Je m’avachis sur une pile de Courrier du Bâtonnier et lui tends l’arrêt que vient de nous transmettre notre avocat à la Cour.

– Tiens, lis. Tout est foutu, fors l’honneur.

– «” Bla-bla-bla… M. X était présent à l’audience, était assisté d’un avocat qui a été entendu en ses observations, lui même ayant la parole en dernier. » Je ne comprends pas.

– Je vais donc t’instruire de l’affaire… Le 3 mai 2008, j’ai eu l’honneur d’assister deux étrangers devant le juge des libertés et de la détention (JLD), qui les a libérés à l’issue de l’audience. Le parquet, qui est aussi indépendant que je suis respectueux des institutions, a interjeté appel. C’est son droit. Le Premier président de la cour d’appel a audiencé l’affaire. C’est son devoir. Mais plutôt que me convoquer à l’audience, il a choisi de requérir l’avocat de permanence dans son tribunal. C’est pas bon.
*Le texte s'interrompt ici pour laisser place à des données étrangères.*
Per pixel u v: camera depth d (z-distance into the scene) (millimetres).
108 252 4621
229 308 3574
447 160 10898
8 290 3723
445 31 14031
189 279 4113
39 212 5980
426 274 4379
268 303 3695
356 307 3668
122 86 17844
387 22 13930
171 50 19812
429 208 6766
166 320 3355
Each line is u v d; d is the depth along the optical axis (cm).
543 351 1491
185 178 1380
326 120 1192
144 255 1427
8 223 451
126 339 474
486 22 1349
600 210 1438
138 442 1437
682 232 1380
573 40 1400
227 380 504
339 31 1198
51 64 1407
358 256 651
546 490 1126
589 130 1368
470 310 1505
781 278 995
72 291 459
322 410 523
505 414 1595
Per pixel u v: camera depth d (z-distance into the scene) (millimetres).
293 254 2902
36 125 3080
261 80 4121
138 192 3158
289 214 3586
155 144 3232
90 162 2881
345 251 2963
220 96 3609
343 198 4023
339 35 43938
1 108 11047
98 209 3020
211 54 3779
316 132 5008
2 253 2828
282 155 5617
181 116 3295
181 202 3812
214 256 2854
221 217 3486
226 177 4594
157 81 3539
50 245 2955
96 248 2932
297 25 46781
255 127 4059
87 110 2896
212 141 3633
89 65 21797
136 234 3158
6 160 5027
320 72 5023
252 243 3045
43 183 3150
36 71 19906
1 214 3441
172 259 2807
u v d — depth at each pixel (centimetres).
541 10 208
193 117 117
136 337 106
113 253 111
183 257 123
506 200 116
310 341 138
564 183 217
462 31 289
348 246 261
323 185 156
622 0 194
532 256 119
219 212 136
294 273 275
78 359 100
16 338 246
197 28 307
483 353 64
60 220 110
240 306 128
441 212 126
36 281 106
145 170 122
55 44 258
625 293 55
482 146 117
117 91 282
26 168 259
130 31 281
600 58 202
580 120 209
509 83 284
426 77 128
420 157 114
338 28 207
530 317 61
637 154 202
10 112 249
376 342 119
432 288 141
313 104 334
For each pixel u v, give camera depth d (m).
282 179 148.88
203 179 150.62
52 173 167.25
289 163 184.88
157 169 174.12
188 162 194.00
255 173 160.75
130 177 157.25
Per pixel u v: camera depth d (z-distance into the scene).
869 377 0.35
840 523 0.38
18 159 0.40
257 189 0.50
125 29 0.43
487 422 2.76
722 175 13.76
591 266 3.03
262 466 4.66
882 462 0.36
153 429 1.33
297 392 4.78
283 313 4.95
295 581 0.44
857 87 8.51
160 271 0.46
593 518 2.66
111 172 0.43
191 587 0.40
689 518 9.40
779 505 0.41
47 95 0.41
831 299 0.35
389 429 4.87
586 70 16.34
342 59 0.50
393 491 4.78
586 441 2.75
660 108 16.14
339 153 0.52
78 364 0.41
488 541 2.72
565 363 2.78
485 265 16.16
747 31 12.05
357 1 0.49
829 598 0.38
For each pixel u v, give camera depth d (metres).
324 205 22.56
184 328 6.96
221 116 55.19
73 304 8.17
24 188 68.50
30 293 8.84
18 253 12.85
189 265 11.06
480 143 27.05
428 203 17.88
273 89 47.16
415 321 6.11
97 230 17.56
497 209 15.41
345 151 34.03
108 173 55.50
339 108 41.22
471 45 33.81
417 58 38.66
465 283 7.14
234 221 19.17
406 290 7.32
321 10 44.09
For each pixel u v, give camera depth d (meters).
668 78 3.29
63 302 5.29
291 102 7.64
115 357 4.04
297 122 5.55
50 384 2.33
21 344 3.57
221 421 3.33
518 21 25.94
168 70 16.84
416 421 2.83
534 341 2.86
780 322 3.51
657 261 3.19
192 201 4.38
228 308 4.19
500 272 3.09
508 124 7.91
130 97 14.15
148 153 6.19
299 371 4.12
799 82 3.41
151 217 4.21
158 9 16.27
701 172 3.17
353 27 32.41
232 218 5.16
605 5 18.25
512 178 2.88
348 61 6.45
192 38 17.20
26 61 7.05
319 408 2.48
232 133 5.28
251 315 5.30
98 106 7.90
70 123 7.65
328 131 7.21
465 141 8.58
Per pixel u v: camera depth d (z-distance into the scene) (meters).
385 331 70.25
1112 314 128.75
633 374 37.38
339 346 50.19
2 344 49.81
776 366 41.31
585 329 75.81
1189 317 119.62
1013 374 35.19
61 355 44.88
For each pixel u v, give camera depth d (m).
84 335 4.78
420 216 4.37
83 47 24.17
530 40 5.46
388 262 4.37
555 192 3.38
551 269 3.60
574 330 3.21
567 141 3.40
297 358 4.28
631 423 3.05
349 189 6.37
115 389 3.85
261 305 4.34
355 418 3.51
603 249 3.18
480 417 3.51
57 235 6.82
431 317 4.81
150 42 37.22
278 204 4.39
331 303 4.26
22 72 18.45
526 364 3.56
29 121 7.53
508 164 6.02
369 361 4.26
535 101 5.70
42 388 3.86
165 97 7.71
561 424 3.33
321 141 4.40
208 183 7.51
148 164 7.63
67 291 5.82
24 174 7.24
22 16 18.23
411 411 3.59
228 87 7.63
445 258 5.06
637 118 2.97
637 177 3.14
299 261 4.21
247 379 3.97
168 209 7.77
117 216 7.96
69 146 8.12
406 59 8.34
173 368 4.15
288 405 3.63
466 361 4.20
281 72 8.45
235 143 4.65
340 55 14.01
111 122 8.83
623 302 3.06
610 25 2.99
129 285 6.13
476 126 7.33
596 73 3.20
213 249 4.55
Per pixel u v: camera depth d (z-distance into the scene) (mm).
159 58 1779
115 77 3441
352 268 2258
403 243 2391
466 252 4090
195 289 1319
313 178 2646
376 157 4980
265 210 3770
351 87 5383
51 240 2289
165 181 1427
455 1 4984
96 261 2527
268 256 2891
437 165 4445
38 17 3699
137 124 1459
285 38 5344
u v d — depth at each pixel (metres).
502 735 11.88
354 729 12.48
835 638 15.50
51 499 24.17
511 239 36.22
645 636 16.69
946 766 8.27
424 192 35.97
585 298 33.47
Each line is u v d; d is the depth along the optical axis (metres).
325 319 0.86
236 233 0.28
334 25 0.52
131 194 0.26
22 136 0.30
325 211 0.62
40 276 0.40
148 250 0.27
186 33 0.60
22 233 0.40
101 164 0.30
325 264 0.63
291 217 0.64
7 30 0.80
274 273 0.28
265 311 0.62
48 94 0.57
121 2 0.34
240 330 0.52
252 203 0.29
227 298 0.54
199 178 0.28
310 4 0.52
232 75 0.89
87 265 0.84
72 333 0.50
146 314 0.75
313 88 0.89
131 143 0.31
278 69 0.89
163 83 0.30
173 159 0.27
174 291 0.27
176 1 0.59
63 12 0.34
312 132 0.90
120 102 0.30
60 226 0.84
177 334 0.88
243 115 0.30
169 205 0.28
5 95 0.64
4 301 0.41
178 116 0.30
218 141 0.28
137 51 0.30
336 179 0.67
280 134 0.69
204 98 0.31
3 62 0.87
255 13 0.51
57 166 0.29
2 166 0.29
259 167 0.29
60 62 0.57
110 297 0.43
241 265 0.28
J’apprends deux jours plus tard de la bouche de mes clients qu’ils ont été emmenés menottes aux poings à la Cour, où ils ont rencontré un avocat qu’ils ne connaissaient pas. Evidemment, ils auraient préféré que ce soit moi qui intervienne, mais il leur a été expliqué que c’était comme cela. Le «Premier» a réformé l’ordonnance de remise en liberté et ordonné la prolongation de leur rétention. Conclusion : dans le répertoire téléphonique de la Cour, je ne suis même plus un numéro. Et mes clients ne sont plus des hommes libres.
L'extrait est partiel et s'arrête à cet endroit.